▶ [Action item]:
Find each line below containing the string "главы" and copy those lines out.

(Stored dataset items)
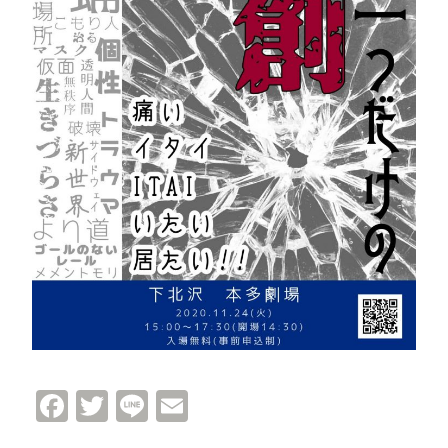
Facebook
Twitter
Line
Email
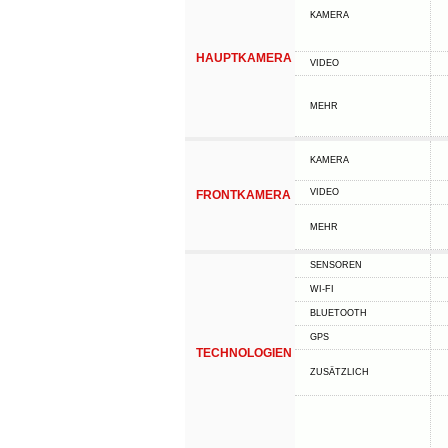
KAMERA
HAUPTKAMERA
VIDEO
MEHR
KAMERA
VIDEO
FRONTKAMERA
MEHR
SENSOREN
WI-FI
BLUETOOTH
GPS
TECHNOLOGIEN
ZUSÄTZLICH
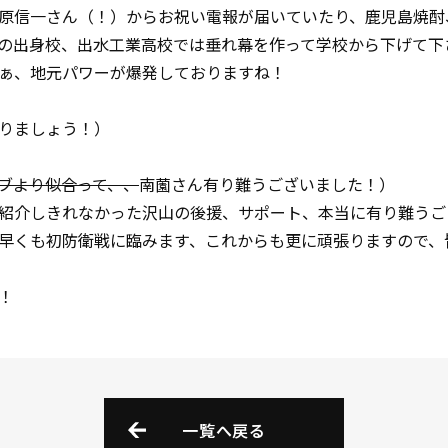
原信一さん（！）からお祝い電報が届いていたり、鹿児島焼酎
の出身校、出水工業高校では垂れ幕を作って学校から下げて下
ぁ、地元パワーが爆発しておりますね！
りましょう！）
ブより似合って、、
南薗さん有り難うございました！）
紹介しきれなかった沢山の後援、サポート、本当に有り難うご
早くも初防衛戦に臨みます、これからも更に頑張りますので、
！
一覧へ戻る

* * *

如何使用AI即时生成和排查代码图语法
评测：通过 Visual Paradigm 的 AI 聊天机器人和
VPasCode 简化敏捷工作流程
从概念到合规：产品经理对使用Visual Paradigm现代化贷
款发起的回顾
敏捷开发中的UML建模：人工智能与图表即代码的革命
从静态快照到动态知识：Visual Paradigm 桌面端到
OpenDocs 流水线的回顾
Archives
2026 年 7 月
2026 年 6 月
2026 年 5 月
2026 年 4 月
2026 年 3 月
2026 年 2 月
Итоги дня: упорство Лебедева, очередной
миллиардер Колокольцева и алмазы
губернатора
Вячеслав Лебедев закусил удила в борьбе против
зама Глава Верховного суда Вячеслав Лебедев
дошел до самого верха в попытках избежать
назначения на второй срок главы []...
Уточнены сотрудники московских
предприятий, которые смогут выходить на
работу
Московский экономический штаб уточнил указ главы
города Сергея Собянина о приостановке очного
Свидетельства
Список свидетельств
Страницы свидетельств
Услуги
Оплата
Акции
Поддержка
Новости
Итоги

▶ [Solution for this exercise]:
назначения на второй срок главы []...
Московский экономический штаб уточнил указ главы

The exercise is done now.